AugFL: Augmenting Federated Learning with Pretrained Models
Sheng Yue, Zerui Qin, Yongheng Deng, Ju Ren, Yaoxue Zhang, Junshan Zhang
TL;DR
This work tackles data scarcity in decentralized Federated Learning by leveraging server-hosted pretrained models (PMs) to enable personalized learning across heterogeneous clients. It formalizes PM-aided personalized FL as a regularized federated meta-learning problem and introduces AugFL, an inexact-ADMM algorithm that decouples the PM knowledge transfer to the server, achieving $\mathcal{O}(n)$ per-round complexity while keeping PM data private. The authors provide convergence guarantees to an $\epsilon$-FOSP in $\mathcal{O}(1/\epsilon^2)$ rounds, along with adaptation and knowledge-transfer bounds that quantify how PM information improves performance on a target client and reduces forgetting of the pretraining task. Empirical results on multiple benchmarks show that AugFL consistently outperforms baselines, with gains amplified by larger PMs and effective server-side transfer, underscoring the practical impact for privacy-preserving, scalable FL with external knowledge sources.
Abstract
Federated Learning (FL) has garnered widespread interest in recent years. However, owing to strict privacy policies or limited storage capacities of training participants such as IoT devices, its effective deployment is often impeded by the scarcity of training data in practical decentralized learning environments. In this paper, we study enhancing FL with the aid of (large) pre-trained models (PMs), that encapsulate wealthy general/domain-agnostic knowledge, to alleviate the data requirement in conducting FL from scratch.
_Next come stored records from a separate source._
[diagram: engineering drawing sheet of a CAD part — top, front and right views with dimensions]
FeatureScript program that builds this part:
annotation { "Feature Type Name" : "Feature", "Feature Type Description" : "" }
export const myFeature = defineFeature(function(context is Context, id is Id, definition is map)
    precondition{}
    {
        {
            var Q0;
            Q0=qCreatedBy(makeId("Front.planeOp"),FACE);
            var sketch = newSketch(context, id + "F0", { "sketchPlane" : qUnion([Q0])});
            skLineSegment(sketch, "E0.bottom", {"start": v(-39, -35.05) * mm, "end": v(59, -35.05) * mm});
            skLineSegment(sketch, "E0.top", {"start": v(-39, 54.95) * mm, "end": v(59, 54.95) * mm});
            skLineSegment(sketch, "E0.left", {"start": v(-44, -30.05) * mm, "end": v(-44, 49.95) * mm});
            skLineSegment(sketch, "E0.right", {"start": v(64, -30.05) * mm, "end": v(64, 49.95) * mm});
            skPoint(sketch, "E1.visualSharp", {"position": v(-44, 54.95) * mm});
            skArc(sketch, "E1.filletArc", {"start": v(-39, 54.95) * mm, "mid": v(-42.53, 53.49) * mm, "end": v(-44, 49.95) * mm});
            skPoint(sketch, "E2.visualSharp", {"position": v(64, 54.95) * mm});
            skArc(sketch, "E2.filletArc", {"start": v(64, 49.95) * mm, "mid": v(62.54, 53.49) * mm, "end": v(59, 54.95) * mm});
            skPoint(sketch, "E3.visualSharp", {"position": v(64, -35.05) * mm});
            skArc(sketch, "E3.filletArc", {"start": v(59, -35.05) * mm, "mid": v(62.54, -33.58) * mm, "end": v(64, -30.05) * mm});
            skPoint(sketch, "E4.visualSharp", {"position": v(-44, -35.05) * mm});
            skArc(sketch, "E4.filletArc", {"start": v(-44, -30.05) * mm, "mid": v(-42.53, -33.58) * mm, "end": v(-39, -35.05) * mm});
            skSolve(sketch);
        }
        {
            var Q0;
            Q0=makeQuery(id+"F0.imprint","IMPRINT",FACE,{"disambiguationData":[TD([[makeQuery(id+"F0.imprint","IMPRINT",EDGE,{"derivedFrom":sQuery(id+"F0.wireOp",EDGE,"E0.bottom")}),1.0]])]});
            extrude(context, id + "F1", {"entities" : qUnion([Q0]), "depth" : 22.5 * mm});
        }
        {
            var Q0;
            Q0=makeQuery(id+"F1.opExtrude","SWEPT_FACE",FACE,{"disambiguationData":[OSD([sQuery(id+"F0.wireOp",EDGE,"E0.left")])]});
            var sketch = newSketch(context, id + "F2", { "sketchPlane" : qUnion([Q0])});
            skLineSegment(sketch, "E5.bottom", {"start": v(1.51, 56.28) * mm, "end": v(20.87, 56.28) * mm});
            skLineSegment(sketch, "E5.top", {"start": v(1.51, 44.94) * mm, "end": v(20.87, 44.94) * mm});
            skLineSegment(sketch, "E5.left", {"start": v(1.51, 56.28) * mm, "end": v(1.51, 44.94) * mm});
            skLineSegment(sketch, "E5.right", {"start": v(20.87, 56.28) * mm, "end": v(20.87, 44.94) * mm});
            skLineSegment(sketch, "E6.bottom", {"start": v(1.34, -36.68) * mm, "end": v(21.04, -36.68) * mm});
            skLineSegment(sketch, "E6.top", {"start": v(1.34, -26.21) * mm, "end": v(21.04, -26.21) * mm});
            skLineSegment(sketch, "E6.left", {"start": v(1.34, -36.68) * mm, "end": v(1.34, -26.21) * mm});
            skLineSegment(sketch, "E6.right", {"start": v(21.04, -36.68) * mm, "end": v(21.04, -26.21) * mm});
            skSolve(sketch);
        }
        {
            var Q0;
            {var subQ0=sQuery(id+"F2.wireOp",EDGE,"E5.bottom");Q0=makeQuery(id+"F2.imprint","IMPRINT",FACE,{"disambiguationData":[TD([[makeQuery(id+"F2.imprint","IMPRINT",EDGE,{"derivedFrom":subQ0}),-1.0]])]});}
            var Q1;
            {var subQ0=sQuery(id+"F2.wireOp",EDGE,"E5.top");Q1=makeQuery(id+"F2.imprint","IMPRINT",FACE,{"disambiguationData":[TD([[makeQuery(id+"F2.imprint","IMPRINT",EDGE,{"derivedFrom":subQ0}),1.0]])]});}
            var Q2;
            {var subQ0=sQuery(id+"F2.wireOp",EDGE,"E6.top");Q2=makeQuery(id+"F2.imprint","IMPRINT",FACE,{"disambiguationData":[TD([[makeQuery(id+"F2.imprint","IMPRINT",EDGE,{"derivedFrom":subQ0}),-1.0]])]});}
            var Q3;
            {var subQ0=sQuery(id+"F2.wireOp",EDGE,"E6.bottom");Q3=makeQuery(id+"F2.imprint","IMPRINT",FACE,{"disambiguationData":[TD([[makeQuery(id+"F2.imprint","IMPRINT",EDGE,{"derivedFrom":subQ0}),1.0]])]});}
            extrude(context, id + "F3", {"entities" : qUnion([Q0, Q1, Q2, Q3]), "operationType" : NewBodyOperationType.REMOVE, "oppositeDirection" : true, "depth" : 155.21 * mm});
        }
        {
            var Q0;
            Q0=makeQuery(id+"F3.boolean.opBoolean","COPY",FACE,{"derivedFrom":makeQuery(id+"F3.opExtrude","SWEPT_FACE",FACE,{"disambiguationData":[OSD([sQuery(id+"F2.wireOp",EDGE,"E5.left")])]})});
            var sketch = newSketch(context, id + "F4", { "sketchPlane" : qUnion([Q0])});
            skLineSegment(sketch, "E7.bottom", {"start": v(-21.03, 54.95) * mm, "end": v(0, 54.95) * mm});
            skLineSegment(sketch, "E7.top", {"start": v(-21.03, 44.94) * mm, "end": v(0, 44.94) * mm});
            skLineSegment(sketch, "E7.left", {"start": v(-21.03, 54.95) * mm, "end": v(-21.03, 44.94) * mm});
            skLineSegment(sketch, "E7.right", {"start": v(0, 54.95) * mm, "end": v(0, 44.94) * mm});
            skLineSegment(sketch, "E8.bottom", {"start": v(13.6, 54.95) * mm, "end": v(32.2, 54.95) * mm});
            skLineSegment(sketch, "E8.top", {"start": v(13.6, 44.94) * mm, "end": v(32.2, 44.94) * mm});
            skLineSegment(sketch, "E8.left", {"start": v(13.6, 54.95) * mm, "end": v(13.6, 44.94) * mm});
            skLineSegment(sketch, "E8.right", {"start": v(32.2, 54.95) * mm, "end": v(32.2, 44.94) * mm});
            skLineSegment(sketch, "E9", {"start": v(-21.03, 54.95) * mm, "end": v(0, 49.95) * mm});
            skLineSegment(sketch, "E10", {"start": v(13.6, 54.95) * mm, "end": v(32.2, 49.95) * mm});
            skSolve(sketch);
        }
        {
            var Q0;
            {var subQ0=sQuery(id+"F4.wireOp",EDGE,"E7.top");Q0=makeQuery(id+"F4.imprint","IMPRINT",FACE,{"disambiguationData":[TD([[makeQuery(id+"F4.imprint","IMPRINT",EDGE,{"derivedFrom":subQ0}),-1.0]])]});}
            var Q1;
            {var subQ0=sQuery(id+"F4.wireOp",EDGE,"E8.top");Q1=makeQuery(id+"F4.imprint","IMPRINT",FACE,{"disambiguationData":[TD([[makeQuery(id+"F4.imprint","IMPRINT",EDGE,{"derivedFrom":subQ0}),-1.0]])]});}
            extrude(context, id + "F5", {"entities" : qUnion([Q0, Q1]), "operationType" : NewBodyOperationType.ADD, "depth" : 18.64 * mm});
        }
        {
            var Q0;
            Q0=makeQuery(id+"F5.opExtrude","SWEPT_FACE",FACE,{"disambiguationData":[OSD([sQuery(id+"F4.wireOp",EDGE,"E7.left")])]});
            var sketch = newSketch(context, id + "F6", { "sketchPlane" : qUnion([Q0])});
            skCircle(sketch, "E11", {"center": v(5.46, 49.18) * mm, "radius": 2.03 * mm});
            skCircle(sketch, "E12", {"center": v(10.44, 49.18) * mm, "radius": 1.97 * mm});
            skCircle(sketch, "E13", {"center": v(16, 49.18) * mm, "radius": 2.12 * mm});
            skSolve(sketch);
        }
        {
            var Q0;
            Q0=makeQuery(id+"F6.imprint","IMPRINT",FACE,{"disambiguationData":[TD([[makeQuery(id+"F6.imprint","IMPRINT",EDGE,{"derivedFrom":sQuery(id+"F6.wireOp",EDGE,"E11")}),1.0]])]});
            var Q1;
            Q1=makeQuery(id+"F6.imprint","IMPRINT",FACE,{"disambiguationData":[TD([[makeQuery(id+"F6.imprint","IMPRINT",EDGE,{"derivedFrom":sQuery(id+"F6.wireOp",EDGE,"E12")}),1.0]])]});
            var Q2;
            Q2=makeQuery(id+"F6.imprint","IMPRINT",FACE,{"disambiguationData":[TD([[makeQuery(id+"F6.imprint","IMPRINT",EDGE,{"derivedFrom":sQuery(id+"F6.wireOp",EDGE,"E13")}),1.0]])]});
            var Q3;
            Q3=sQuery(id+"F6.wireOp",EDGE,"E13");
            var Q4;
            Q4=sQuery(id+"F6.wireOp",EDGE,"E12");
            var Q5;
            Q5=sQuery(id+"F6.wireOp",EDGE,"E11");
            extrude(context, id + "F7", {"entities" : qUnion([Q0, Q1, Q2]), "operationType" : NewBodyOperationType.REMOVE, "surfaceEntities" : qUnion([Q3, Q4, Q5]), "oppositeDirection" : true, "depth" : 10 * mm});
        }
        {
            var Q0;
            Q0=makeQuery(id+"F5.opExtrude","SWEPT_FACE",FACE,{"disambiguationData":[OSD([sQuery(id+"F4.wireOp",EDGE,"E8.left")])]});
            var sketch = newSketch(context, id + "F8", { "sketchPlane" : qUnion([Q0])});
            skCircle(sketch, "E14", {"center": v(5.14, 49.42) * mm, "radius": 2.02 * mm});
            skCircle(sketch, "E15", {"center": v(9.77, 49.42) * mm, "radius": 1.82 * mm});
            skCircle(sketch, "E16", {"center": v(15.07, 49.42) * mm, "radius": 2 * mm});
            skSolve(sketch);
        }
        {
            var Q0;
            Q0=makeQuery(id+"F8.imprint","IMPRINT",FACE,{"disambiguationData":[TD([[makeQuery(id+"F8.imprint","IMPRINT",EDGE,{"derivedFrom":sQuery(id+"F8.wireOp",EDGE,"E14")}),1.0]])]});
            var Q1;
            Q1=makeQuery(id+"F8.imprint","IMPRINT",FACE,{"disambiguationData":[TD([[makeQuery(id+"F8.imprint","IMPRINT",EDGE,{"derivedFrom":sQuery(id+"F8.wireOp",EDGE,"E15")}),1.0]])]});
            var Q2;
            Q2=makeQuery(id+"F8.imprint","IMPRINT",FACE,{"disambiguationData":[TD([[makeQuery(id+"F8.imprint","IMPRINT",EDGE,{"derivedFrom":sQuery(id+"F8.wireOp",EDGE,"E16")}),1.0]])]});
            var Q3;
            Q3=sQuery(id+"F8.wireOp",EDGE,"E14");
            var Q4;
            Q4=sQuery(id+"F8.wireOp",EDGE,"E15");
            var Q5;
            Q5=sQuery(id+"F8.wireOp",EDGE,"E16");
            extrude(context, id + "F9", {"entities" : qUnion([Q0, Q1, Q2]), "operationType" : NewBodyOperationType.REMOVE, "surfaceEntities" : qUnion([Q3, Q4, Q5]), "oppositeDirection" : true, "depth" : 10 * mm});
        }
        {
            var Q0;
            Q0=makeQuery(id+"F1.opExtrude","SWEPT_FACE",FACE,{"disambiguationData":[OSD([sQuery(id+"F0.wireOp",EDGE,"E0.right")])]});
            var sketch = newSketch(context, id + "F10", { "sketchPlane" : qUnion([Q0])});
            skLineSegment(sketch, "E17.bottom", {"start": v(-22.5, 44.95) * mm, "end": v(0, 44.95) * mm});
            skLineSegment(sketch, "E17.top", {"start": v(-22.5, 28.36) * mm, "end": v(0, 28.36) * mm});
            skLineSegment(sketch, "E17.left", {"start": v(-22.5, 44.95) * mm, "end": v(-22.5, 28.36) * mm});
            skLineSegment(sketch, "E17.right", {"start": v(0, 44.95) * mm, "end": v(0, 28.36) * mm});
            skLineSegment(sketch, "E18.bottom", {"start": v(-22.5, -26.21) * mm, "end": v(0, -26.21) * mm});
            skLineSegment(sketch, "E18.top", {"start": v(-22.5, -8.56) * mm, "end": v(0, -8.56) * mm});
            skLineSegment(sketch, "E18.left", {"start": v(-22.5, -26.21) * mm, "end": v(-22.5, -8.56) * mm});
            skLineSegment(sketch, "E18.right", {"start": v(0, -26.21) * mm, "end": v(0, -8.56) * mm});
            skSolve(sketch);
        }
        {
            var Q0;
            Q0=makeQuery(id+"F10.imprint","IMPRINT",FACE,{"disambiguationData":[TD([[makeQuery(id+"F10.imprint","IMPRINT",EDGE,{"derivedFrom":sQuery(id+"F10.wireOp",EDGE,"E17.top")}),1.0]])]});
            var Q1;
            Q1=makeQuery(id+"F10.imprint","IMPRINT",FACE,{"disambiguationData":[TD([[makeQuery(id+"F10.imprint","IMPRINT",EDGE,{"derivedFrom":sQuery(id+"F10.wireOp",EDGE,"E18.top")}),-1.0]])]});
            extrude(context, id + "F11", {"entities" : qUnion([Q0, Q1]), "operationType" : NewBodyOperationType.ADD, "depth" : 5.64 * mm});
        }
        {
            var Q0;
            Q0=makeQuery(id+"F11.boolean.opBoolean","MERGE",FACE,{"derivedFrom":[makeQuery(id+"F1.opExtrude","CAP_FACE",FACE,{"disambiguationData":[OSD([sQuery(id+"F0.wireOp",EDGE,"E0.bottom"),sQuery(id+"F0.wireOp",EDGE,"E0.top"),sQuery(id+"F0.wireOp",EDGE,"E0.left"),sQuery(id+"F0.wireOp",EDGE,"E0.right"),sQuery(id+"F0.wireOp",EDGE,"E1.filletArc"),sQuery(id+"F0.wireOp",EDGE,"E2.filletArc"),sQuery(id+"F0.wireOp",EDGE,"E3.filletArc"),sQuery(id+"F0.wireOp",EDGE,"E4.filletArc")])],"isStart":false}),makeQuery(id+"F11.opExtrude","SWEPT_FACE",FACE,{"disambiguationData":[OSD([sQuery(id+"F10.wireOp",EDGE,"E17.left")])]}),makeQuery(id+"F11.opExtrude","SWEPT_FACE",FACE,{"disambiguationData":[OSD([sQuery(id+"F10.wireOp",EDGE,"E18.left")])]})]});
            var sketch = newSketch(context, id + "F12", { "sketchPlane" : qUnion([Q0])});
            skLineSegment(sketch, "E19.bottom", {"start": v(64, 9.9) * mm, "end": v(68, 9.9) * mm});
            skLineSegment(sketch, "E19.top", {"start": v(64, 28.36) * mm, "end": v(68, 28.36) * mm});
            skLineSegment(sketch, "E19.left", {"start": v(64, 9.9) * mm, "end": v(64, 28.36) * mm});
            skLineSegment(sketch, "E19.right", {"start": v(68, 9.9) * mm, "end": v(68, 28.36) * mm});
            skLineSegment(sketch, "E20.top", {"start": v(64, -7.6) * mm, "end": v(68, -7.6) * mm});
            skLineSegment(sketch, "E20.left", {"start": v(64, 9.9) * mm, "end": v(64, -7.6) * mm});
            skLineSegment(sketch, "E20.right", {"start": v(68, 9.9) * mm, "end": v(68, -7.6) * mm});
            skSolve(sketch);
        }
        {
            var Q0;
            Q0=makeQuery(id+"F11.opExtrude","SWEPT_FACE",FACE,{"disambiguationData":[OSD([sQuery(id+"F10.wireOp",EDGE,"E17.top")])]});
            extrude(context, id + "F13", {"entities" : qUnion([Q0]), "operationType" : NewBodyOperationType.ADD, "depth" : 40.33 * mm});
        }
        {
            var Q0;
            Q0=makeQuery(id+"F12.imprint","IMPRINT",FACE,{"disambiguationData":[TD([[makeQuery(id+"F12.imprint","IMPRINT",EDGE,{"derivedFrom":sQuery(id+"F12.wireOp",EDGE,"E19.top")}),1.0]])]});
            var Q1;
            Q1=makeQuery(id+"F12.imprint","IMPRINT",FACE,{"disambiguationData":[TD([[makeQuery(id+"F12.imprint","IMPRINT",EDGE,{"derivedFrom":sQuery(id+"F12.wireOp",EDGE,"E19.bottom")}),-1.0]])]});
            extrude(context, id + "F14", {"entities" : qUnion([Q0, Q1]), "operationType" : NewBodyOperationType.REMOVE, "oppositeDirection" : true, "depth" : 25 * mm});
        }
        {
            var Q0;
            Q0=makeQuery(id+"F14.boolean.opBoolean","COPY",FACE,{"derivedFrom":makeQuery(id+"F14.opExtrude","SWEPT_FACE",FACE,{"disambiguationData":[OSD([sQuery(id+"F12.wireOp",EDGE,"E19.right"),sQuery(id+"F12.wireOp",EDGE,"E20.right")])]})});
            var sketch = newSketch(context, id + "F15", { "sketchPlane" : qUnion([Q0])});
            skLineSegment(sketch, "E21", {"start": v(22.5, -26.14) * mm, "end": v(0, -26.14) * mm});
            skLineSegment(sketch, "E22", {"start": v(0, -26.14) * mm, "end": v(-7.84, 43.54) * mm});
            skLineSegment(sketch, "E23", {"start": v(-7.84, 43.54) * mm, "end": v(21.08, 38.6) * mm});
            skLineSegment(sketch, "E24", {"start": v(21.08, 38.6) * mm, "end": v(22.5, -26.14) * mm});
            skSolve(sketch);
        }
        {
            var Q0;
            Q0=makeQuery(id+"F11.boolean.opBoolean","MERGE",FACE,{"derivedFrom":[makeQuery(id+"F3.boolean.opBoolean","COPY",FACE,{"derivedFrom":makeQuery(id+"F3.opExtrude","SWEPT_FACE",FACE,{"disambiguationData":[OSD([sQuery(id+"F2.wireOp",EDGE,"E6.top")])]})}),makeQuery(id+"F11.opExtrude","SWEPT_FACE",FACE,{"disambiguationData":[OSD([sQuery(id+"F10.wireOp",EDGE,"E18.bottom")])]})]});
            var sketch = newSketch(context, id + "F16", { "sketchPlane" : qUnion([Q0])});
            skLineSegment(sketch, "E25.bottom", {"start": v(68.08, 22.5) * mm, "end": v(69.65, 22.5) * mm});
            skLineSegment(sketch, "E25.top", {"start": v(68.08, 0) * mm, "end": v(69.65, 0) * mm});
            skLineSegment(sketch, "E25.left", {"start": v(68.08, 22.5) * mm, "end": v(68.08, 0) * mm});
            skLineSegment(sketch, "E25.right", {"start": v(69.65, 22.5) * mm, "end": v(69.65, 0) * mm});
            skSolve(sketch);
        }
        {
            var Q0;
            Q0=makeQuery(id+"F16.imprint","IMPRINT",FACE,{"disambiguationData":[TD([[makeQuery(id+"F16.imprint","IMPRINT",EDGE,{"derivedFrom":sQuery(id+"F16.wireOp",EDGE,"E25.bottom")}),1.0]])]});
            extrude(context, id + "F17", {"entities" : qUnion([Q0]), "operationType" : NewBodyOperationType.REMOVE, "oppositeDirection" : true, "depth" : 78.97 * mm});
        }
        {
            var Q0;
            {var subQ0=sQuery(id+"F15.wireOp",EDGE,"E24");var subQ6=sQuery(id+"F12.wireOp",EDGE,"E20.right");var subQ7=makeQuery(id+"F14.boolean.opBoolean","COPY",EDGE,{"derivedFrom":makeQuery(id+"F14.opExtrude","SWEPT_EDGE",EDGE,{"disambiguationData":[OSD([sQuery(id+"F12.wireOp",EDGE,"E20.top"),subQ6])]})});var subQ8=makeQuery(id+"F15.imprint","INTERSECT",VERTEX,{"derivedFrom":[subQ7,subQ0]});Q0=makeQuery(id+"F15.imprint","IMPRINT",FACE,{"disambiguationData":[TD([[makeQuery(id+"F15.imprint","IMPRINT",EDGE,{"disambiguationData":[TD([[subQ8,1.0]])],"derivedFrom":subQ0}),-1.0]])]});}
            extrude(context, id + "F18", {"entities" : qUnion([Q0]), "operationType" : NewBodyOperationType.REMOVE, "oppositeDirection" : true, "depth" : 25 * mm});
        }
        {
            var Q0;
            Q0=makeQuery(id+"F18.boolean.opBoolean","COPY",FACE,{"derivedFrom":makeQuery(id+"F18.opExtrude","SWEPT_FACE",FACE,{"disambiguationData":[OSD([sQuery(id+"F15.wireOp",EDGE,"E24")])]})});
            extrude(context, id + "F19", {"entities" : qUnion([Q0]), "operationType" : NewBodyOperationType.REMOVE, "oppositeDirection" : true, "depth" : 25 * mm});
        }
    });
Specifically, we consider a networked FL system formed by a central server and distributed clients. First, we formulate the PM-aided personalized FL as a regularization-based federated meta-learning problem, where clients join forces to learn a meta-model with knowledge transferred from a private PM stored at the server. Then, we develop an inexact-ADMM-based algorithm, AugFL, to optimize the problem with no need to expose the PM or incur additional computational costs to local clients. Further, we establish theoretical guarantees for AugFL in terms of communication complexity, adaptation performance, and the benefit of knowledge transfer in general non-convex cases. Extensive experiments corroborate the efficacy and superiority of AugFL over existing baselines.